*RECORDS FOR THIS TASK:*
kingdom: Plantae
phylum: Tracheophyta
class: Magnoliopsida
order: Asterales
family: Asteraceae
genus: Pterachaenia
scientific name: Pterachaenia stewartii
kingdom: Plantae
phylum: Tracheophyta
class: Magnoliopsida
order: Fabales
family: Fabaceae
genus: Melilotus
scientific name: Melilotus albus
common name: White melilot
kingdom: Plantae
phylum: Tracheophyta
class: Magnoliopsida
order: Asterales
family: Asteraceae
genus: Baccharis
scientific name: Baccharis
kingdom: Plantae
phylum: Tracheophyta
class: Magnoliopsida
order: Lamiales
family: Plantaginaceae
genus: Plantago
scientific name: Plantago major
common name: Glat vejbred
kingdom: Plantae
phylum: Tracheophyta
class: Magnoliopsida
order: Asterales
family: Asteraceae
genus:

*WHAT TO DO:* Rewrite all the lines of the entries, changing "scientific name" to "species" wherever it occurs and leaving everything else as it is.

*WRITTEN REPLY:*
kingdom: Plantae
phylum: Tracheophyta
class: Magnoliopsida
order: Asterales
family: Asteraceae
genus: Pterachaenia
species: Pterachaenia stewartii
kingdom: Plantae
phylum: Tracheophyta
class: Magnoliopsida
order: Fabales
family: Fabaceae
genus: Melilotus
species: Melilotus albus
common name: White melilot
kingdom: Plantae
phylum: Tracheophyta
class: Magnoliopsida
order: Asterales
family: Asteraceae
genus: Baccharis
species: Baccharis
kingdom: Plantae
phylum: Tracheophyta
class: Magnoliopsida
order: Lamiales
family: Plantaginaceae
genus: Plantago
species: Plantago major
common name: Glat vejbred
kingdom: Plantae
phylum: Tracheophyta
class: Magnoliopsida
order: Asterales
family: Asteraceae
genus:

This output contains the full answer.